[Exercise material — start]
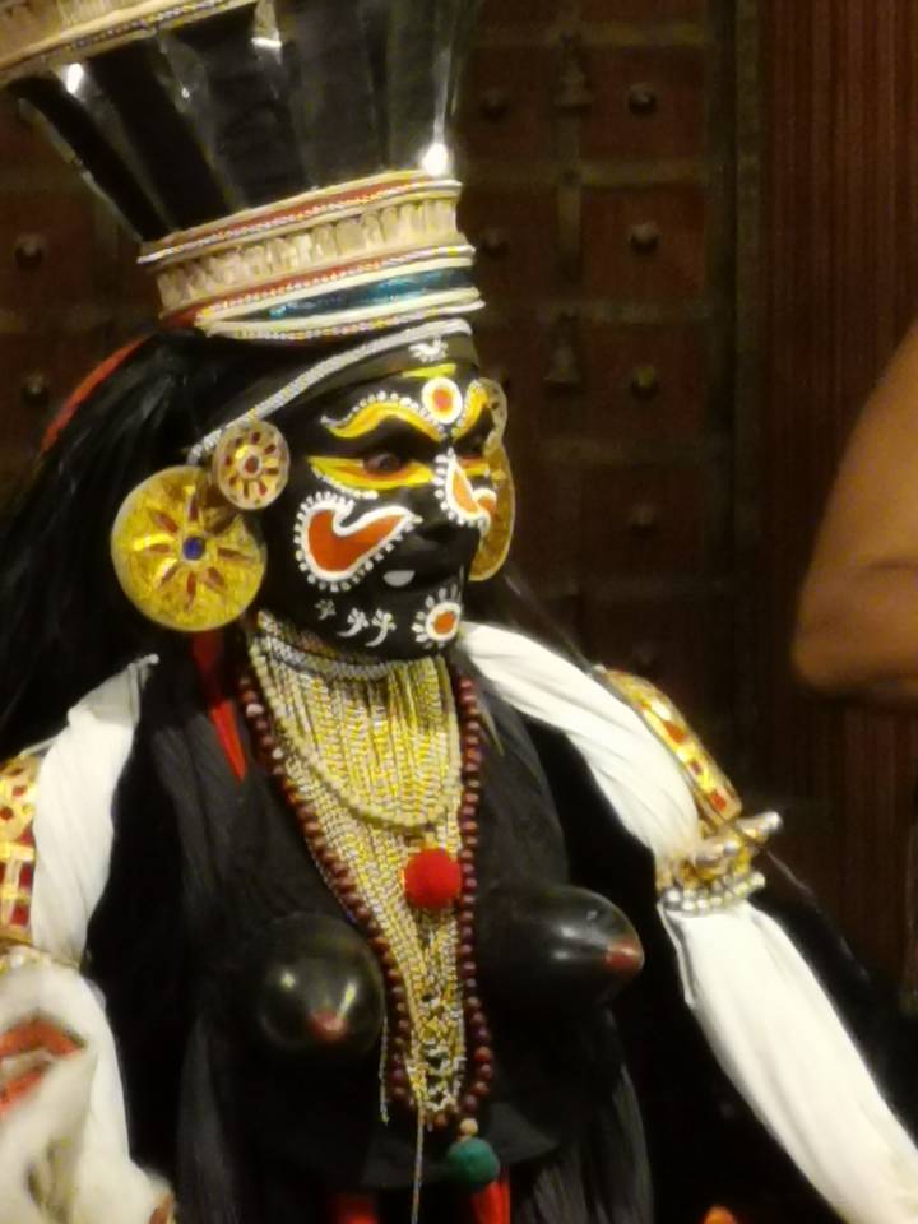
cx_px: 459
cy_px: 612
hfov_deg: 3.7
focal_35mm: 402
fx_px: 14214
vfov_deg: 4.9
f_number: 2.4
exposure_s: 1/33.3
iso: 125
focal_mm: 7.48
[Exercise material — finish]
Job item — Without carrying over any pictures, retype the records above exactly.

Response area —
cx_px: 459
cy_px: 612
hfov_deg: 3.7
focal_35mm: 402
fx_px: 14214
vfov_deg: 4.9
f_number: 2.4
exposure_s: 1/33.3
iso: 125
focal_mm: 7.48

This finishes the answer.